Capping a busy period in the market for so-called directory services software--essentially an address book of information on networked computer users, systems, and applications--the company said it will soon release a new tool that will provide a "write once, view anywhere" capability, according to Novell executives.
Directory services have rapidly become an important component of server-based operating system software such as Novell's NetWare or Microsoft's forthcoming Windows 2000 upgrade to what was previously called Windows NT.
The move to embrace XML comes as providers of directory technology, such as Novell, Microsoft, and the Sun Microsystems/Netscape Communications alliance, are finding that their customers need a way to tie the various directories into a cohesive and useful whole.
Novell's new product initiative based on XML will allow applications built with ties into directory technology to have multiple "views" of data stored in various systems.

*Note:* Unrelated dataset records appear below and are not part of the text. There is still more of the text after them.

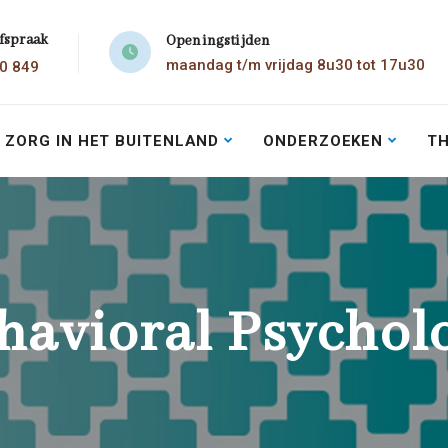
afspraak
Openingstijden
maandag t/m vrijdag 8u30 tot 17u30
30 849
ZORG IN HET BUITENLAND
ONDERZOEKEN
T
havioral Psychol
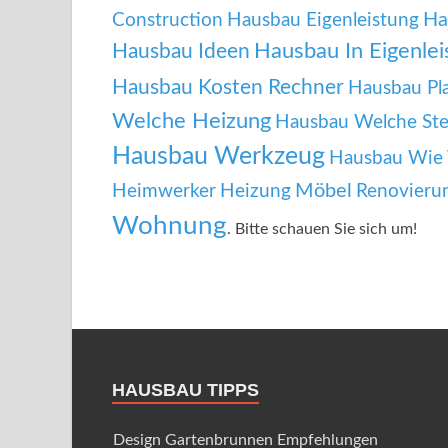
Ha
Construction
Hausbau Eigenleistung
Hausbau In Eigenlei
Hausbau Ideen
Hausbau Kosten Rechner
Hausbau Pl
Welche Heizung
Hausbau Welche Ste
Hausbau Werkzeug
Hausbau Wie V
Möbel
Heimwerker
Heizung
Renovieru
Wohnung
. Bitte schauen Sie sich um!
HAUSBAU TIPPS
Design Gartenbrunnen Empfehlungen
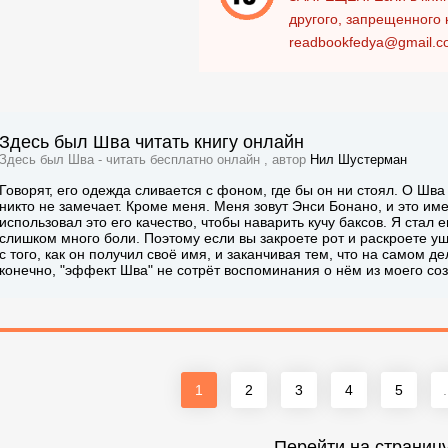
другого, запрещенного 
readbookfedya@gmail.c
Здесь был Шва читать книгу онлайн
Здесь был Шва - читать бесплатно онлайн , автор
Нил Шустерман
Говорят, его одежда сливается с фоном, где бы он ни стоял. О Шва
никто не замечает. Кроме меня. Меня зовут Энси Бонано, и это им
использовал это его качество, чтобы наварить кучу баксов. Я стал 
слишком много боли. Поэтому если вы закроете рот и раскроете уши
с того, как он получил своё имя, и заканчивая тем, что на самом д
конечно, "эффект Шва" не сотрёт воспоминания о нём из моего со
1
2
3
4
5
.
Перейти на страниц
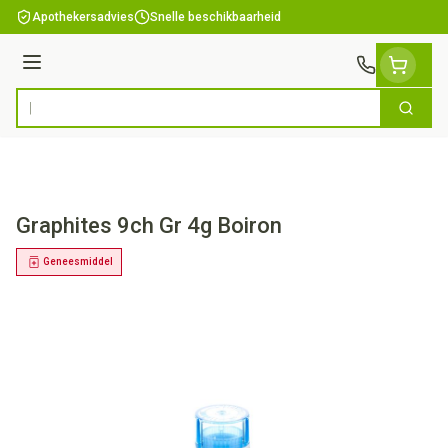
Ga naar de inhoud
Apothekersadvies
Snelle beschikbaarheid
Menu
Zoek
Product, merk, categorie...
Graphites 9ch Gr 4g Boiron
Geneesmiddel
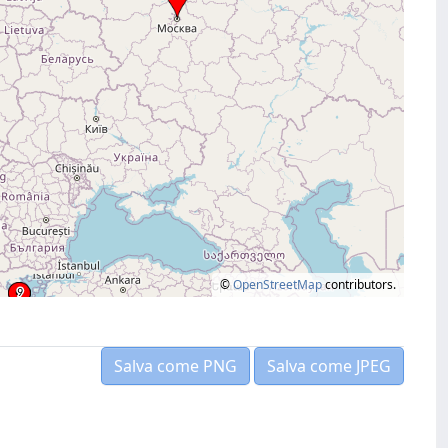
©
OpenStreetMap
contributors.
Salva come PNG
Salva come JPEG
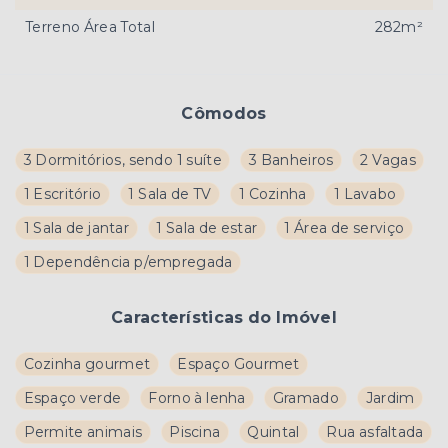
Terreno Área Total
282m²
Cômodos
3 Dormitórios, sendo 1 suíte
3 Banheiros
2 Vagas
1 Escritório
1 Sala de TV
1 Cozinha
1 Lavabo
1 Sala de jantar
1 Sala de estar
1 Área de serviço
1 Dependência p/empregada
Características do Imóvel
Cozinha gourmet
Espaço Gourmet
Espaço verde
Forno à lenha
Gramado
Jardim
Permite animais
Piscina
Quintal
Rua asfaltada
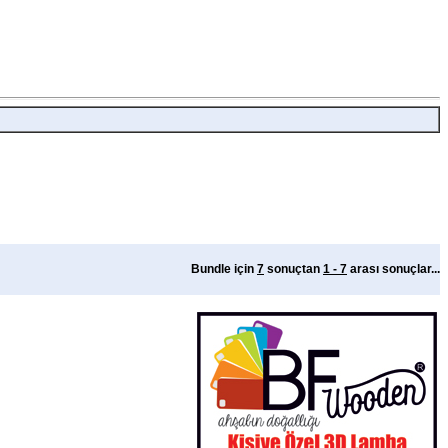
Bundle için
7
sonuçtan
1 - 7
arası sonuçlar...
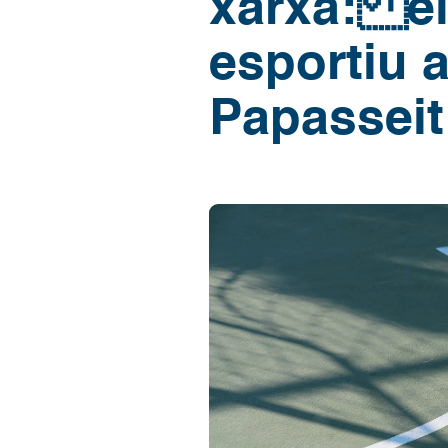
xarxa: el
esportiu a
Papasseit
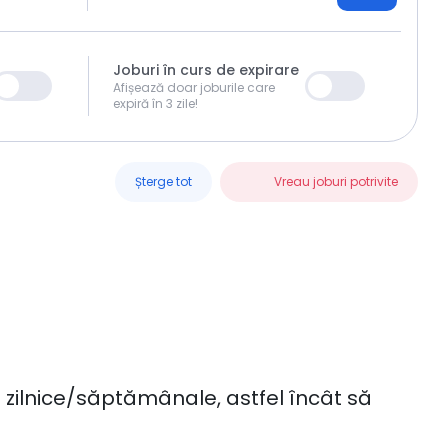
Joburi în curs de expirare
Afișează doar joburile care
expiră în 3 zile!
Șterge tot
Vreau joburi potrivite
ob zilnice/săptămânale, astfel încât să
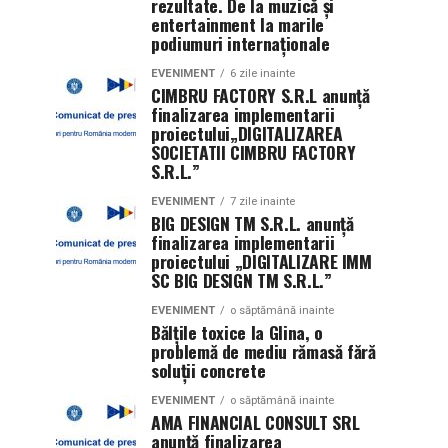
rezultate. De la muzică și
entertainment la marile
podiumuri internaționale
EVENIMENT
6 zile inainte
CIMBRU FACTORY S.R.L anunţă
finalizarea implementarii
proiectului„DIGITALIZAREA
SOCIETATII CIMBRU FACTORY
S.R.L.”
EVENIMENT
7 zile inainte
BIG DESIGN TM S.R.L. anunţă
finalizarea implementarii
proiectului „DIGITALIZARE IMM
SC BIG DESIGN TM S.R.L.”
EVENIMENT
o săptămână inainte
Bălțile toxice la Glina, o
problemă de mediu rămasă fără
soluții concrete
EVENIMENT
o săptămână inainte
AMA FINANCIAL CONSULT SRL
anunţă finalizarea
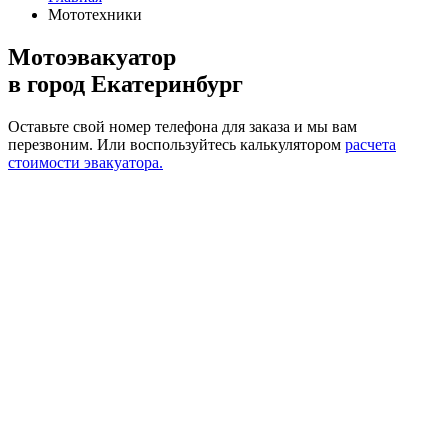
Мототехники
Мотоэвакуатор
в город Екатеринбург
Оставьте свой номер телефона для заказа и мы вам
перезвоним.
Или воспользуйтесь калькулятором
расчета
стоимости эвакуатора.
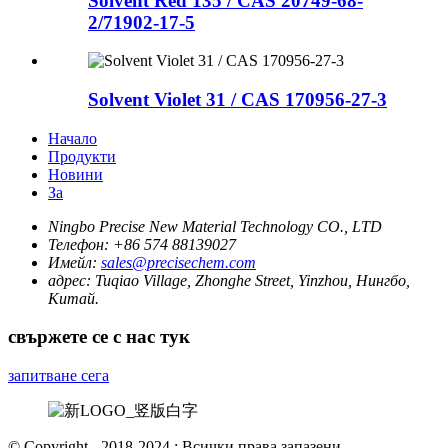
Solvent Red 135 / CAS 20749-68-
2/71902-17-5
Solvent Violet 31 / CAS 170956-27-3
Начало
Продукти
Новини
За
Ningbo Precise New Material Technology CO., LTD
Телефон:
+86 574 88139027
Имейл:
sales@precisechem.com
адрес:
Tuqiao Village, Zhonghe Street, Yinzhou, Нингбо,
Китай.
свържете се с нас тук
запитване сега
© Copyright - 2018-2024 : Всички права запазени.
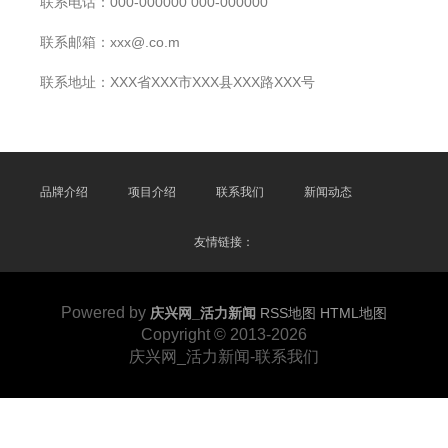
联系电话：000-000000 000-000000
联系邮箱：xxx@.co.m
联系地址：XXX省XXX市XXX县XXX路XXX号
品牌介绍
项目介绍
联系我们
新闻动态
友情链接：
Powered by
庆兴网_活力新闻
RSS地图
HTML地图
Copyright
© 2013-2026
庆兴网_活力新闻-联系我们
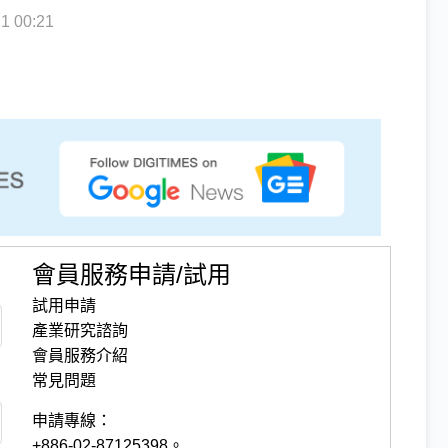
 00:21
會員服務申請/試用
試用申請
產業研究諮詢
會員服務介紹
常見問題
申請專線：
+886-02-87125398。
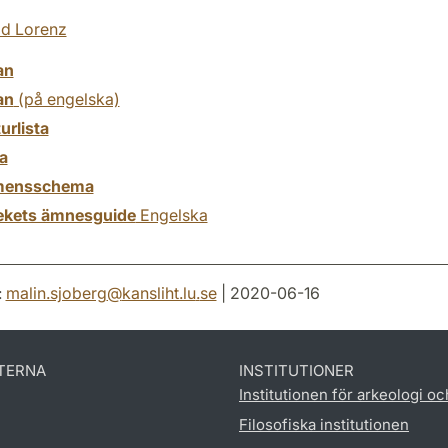
d Lorenz
an
an
(på engelska)
turlista
a
mensschema
tekets ämnesguide
Engelska
:
malin.sjoberg
@
kansliht.lu
.
se
| 2020-06-16
TERNA
INSTITUTIONER
Institutionen för arkeologi oc
Filosofiska institutionen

The new product, previously known as Virtual Replica, as reported will be called "DirXML" and will enter testing by the end of this year, according to the company.
The product highlights different strategies at work at Novell and Microsoft, arguably among the most influential software companies in the emerging directory services market going forward. Novell has chosen to implement an XML-based scheme to gain much of the same technology features Microsoft obtained last week when it acquired Zoomit.
"We took this approach because you can't buy what we're trying to do," said Chris Stone, senior vice president of strategy and corporate development at Novell. "We decided we would be better off controlling our own destiny."
Novell is thought by many in the industry to have a lead in directory technology, as it has been shipping directory software with its NetWare operating system for some time.
News of Novell's use of XML comes at the same time that a new initiative that includes the software company, along with Oracle, Microsoft, IBM, and the Sun/Netscape alliance, is being introduced, highlighting the promise the language could hold in corporate computing.
XML is becoming increasingly popular as a way to link disparate computer systems to exchange information. As a variant of the widely used HTML, XML is simple to learn and works over the nearly ubiquitous Hyper Text Transfer Protocol (HTTP), the underlying protocol of the Web, according to industry observers.
In Novell's case, XML will allow the company's directory to work with the variety of applications currently being built on top of the technology. "What it means is you don't change your application," noted Novell's Stone.
Use of XML feeds into what some have called a "meta directory" trend, in which various data repositories can communicate with one another and serve as an overarching administrative layer.
"It's certainly the latest magic dust that people are talking about," noted Jamie Lewis, president of the Burton Group, the analyst firm that is hosting a conference here highlighting directory technology.
"It's just a natural thing to do," he said.